- TASK DESCRIPTION:
Starting with the line with "Les plus hauts sommets du monde" in the entries below and going on through the line with "Legislativo n° 05/2026, de", output every line exactly and nothing more. No pictures.

▽

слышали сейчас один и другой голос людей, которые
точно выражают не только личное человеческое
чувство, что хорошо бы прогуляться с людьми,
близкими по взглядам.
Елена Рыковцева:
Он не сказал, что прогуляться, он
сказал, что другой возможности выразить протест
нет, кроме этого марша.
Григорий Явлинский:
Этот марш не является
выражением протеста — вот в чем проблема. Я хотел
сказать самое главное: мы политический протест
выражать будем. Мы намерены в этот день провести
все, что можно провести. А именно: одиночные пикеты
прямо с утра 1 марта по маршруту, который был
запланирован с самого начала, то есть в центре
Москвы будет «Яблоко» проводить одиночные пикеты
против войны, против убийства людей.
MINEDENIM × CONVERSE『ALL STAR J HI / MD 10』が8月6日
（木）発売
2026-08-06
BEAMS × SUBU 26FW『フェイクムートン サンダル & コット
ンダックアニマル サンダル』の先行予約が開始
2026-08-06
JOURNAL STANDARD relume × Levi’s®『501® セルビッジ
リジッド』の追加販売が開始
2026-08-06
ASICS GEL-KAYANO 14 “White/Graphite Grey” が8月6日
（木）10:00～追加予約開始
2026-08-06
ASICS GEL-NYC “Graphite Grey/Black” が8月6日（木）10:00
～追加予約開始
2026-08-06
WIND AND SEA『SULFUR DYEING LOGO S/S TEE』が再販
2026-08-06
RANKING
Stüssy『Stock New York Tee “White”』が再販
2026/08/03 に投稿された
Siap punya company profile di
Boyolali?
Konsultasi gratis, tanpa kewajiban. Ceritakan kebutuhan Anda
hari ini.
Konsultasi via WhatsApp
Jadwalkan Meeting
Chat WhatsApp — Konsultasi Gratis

△
▽

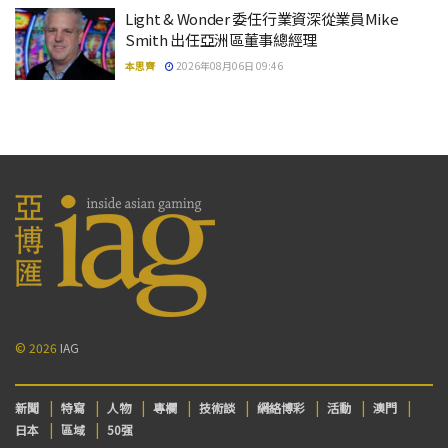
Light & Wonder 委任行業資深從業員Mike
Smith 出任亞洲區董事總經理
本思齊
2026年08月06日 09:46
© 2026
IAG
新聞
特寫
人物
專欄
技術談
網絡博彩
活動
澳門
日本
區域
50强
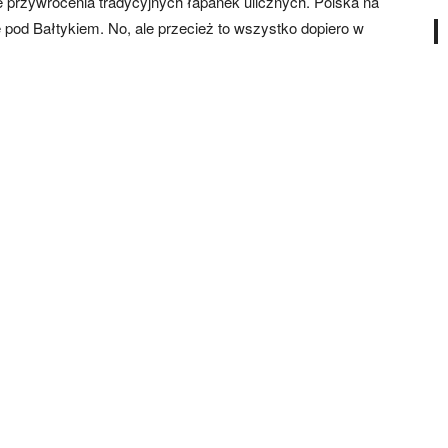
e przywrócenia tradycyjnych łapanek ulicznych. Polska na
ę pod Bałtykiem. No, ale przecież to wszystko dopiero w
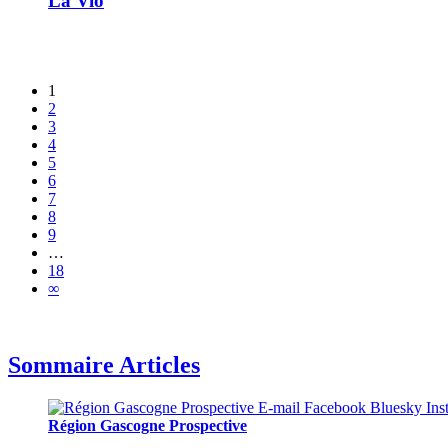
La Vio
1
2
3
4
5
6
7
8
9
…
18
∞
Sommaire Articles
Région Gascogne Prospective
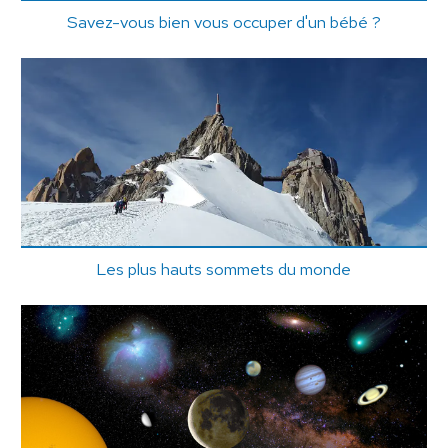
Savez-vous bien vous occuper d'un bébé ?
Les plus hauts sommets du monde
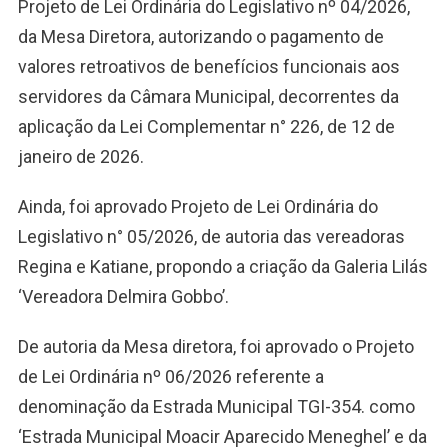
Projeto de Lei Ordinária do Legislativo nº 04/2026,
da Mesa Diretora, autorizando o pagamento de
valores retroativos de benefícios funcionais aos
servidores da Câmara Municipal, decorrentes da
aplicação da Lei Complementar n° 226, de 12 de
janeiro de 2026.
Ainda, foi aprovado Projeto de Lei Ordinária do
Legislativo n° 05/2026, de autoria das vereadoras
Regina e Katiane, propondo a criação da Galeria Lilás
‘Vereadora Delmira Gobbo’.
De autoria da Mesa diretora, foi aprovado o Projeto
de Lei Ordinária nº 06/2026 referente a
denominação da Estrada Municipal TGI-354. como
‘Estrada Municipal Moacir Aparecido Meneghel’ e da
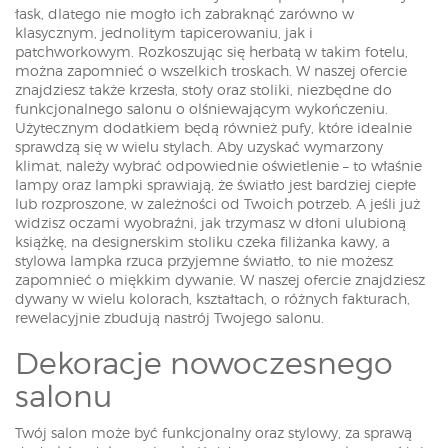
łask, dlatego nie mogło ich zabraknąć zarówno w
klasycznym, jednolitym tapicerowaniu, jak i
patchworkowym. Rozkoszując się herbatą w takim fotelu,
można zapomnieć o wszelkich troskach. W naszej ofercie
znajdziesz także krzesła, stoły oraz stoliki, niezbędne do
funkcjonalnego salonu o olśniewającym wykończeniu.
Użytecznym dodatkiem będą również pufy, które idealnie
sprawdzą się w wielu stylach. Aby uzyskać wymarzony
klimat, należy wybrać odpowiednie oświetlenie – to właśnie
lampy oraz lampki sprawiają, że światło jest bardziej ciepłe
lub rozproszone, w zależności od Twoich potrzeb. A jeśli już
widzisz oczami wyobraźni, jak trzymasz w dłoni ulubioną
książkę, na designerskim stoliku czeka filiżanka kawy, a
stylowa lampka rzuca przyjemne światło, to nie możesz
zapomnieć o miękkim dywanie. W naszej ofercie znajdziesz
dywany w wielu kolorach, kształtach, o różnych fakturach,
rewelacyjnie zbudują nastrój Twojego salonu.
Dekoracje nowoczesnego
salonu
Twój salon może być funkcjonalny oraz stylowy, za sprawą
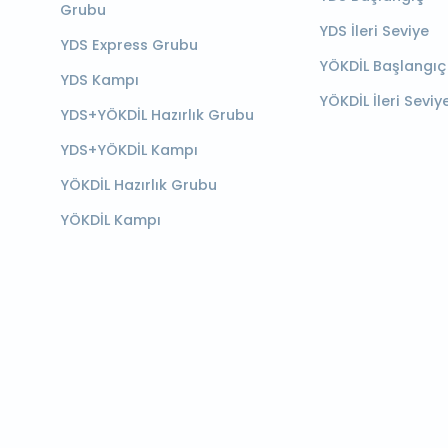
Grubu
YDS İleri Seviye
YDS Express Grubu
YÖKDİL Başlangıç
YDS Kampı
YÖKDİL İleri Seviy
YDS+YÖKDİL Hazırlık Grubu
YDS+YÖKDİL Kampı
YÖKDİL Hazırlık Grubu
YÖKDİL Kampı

△

- SOLUTION TO THE EXERCISE:
Les plus hauts sommets du monde
Projeto de Lei Ordinária do Legislativo nº 04/2026,
da Mesa Diretora, autorizando o pagamento de
valores retroativos de benefícios funcionais aos
servidores da Câmara Municipal, decorrentes da
aplicação da Lei Complementar n° 226, de 12 de
janeiro de 2026.
Ainda, foi aprovado Projeto de Lei Ordinária do
Legislativo n° 05/2026, de autoria das vereadoras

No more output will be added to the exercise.